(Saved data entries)
§ §

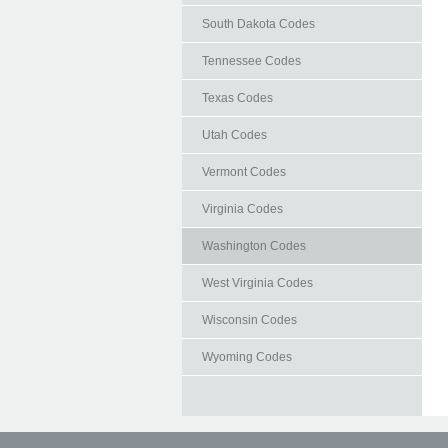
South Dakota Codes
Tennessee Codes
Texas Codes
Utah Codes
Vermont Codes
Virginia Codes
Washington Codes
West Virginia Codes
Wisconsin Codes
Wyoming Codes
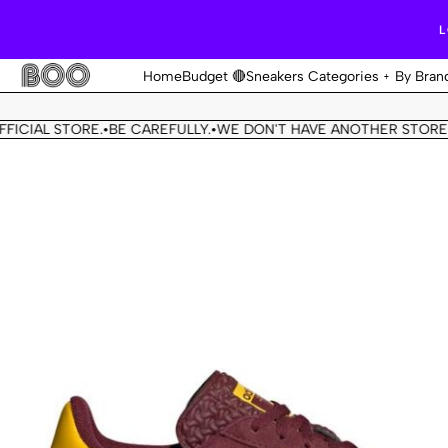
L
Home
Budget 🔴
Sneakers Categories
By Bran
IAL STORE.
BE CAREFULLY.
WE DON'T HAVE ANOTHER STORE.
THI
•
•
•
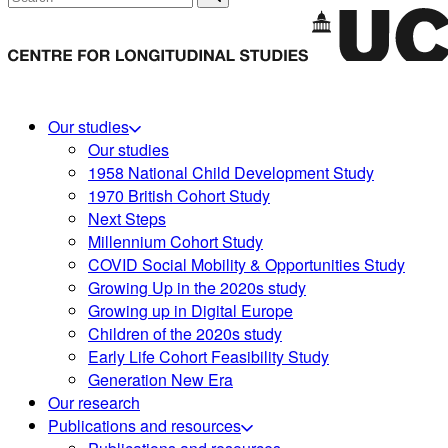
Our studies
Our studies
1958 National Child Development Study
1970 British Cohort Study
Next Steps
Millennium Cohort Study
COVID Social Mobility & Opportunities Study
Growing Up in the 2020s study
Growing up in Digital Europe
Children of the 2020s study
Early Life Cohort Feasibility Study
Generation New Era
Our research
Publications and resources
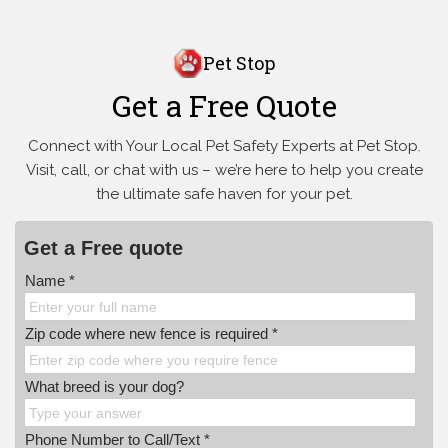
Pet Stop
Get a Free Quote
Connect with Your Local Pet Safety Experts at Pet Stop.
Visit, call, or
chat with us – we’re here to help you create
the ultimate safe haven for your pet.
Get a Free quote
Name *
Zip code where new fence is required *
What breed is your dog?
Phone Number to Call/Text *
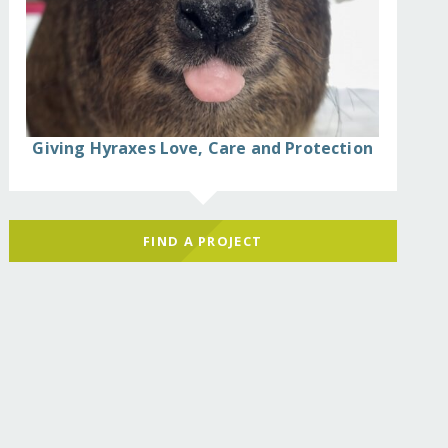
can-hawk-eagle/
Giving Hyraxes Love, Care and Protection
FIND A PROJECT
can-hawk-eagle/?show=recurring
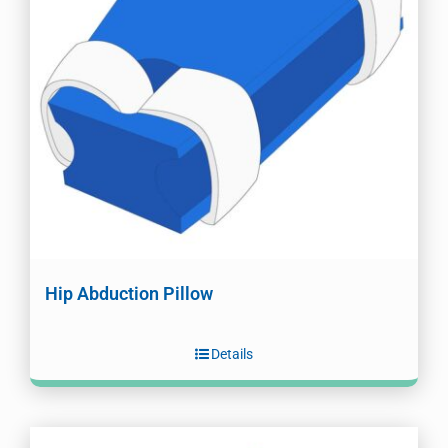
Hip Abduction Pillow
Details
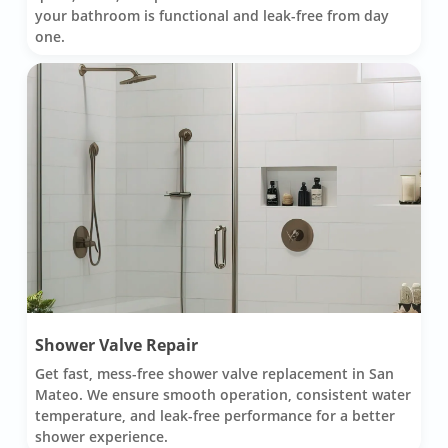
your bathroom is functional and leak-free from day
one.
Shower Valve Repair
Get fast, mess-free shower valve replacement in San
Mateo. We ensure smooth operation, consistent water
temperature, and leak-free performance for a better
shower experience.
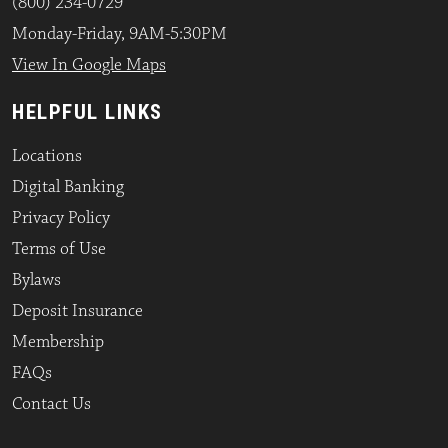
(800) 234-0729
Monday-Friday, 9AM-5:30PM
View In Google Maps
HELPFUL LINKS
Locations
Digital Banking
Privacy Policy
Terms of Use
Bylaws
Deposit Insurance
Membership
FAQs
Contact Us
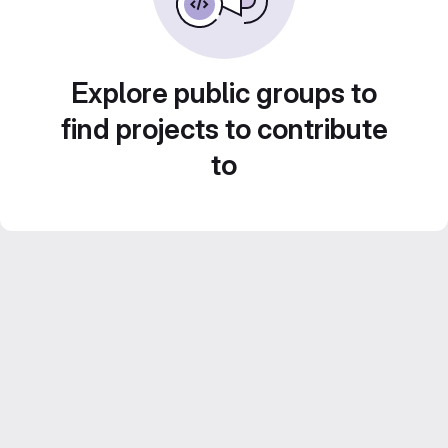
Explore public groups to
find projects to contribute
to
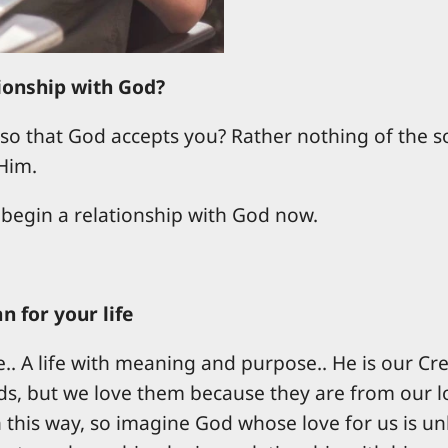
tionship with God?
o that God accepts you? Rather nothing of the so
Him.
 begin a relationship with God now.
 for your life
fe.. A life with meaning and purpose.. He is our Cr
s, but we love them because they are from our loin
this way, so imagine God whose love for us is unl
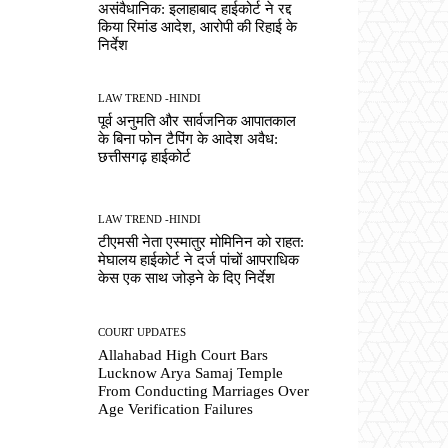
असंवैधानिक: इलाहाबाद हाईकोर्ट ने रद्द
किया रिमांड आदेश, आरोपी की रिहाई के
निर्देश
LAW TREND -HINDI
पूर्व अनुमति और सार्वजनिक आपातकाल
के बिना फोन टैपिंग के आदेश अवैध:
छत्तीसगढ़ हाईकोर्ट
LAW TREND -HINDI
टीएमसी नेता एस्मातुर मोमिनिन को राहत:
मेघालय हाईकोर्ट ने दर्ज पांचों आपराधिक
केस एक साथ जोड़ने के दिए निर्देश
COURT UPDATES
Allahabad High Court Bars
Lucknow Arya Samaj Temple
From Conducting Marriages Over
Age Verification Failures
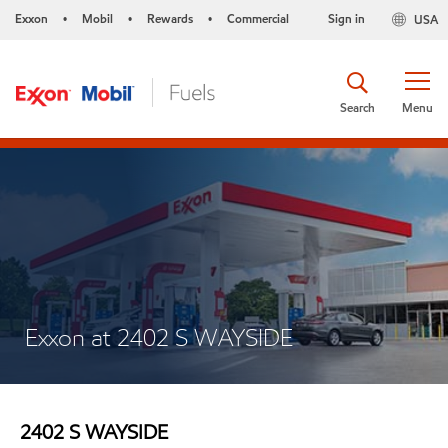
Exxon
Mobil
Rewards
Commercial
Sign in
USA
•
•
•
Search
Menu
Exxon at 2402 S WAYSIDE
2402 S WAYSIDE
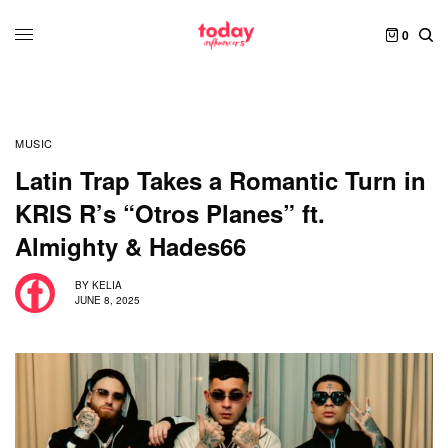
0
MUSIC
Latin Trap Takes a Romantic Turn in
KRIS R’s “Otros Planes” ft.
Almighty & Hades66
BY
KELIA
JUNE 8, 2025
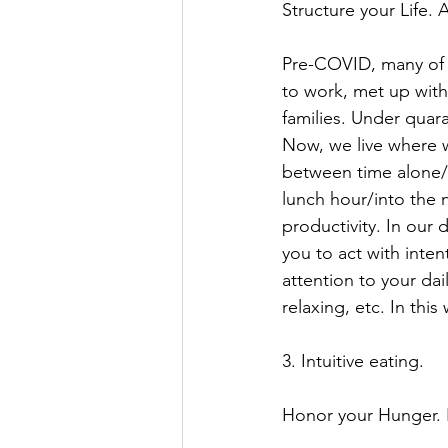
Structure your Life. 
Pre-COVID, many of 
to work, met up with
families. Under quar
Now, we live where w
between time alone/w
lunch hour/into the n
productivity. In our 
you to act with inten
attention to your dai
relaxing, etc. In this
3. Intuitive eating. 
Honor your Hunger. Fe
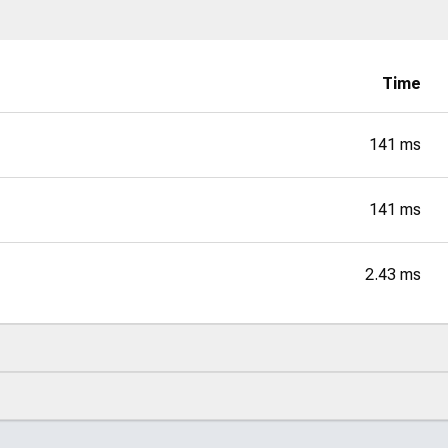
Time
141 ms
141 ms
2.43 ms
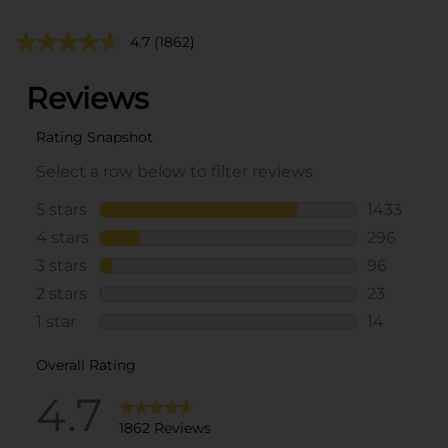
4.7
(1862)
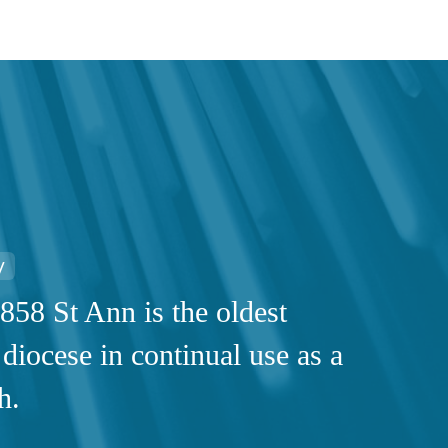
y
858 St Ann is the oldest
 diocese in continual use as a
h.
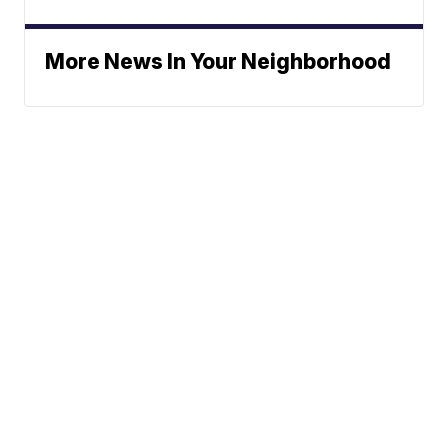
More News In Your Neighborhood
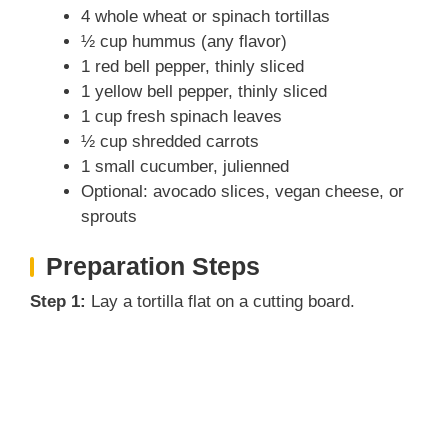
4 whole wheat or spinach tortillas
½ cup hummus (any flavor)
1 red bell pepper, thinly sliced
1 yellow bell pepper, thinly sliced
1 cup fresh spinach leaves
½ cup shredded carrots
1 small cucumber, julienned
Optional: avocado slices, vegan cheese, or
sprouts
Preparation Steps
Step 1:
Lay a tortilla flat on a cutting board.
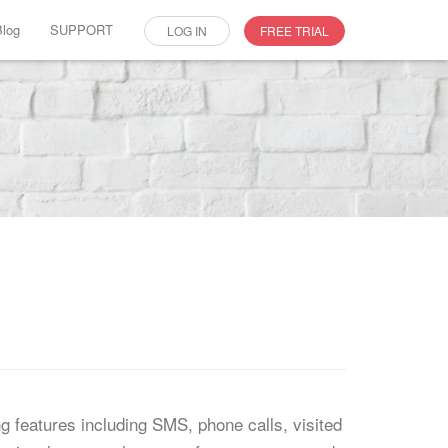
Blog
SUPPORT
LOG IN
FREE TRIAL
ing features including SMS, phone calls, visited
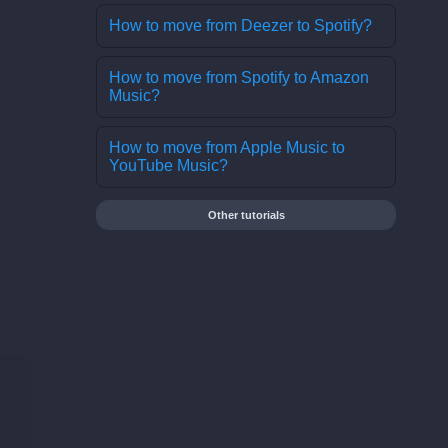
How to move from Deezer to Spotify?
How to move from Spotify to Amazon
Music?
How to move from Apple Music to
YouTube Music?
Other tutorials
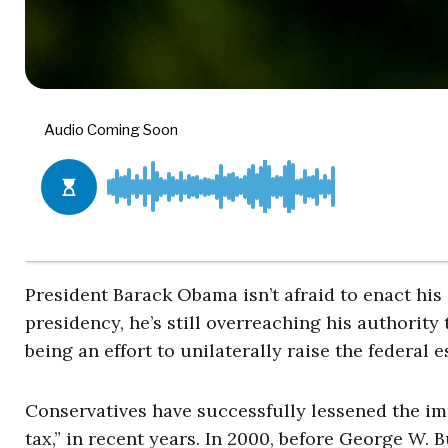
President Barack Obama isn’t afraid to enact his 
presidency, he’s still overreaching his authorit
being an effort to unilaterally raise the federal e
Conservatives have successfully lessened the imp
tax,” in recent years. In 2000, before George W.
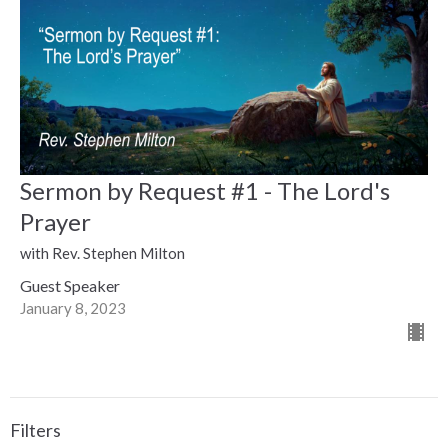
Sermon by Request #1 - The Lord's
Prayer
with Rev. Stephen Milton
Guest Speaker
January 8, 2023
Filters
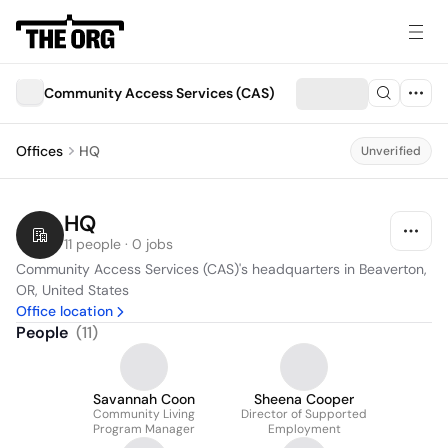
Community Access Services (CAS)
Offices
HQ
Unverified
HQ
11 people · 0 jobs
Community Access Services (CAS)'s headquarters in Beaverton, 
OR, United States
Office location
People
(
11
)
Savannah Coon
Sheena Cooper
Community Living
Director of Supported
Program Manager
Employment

§ §

WORK INSTRUCTIONS — Reproduce word for word the lines of the material from the one containing "How to move from Deezer to Spotify?" through the final line of the material, including both ends, and leave the pictures out.

RESULT OF THE EXERCISE —
How to move from Deezer to Spotify?
How to move from Spotify to Amazon
Music?
How to move from Apple Music to
YouTube Music?
Other tutorials
President Barack Obama isn’t afraid to enact his 
presidency, he’s still overreaching his authorit
being an effort to unilaterally raise the federal e
Conservatives have successfully lessened the imp
tax,” in recent years. In 2000, before George W.
Sermon by Request #1 - The Lord's
Prayer
with Rev. Stephen Milton
Guest Speaker
January 8, 2023
Filters
Community Access Services (CAS)
Offices
HQ
Unverified
HQ
11 people · 0 jobs
Community Access Services (CAS)'s headquarters in Beaverton, 
OR, United States
Office location
People
(
11
)
Savannah Coon
Sheena Cooper
Community Living
Director of Supported
Program Manager
Employment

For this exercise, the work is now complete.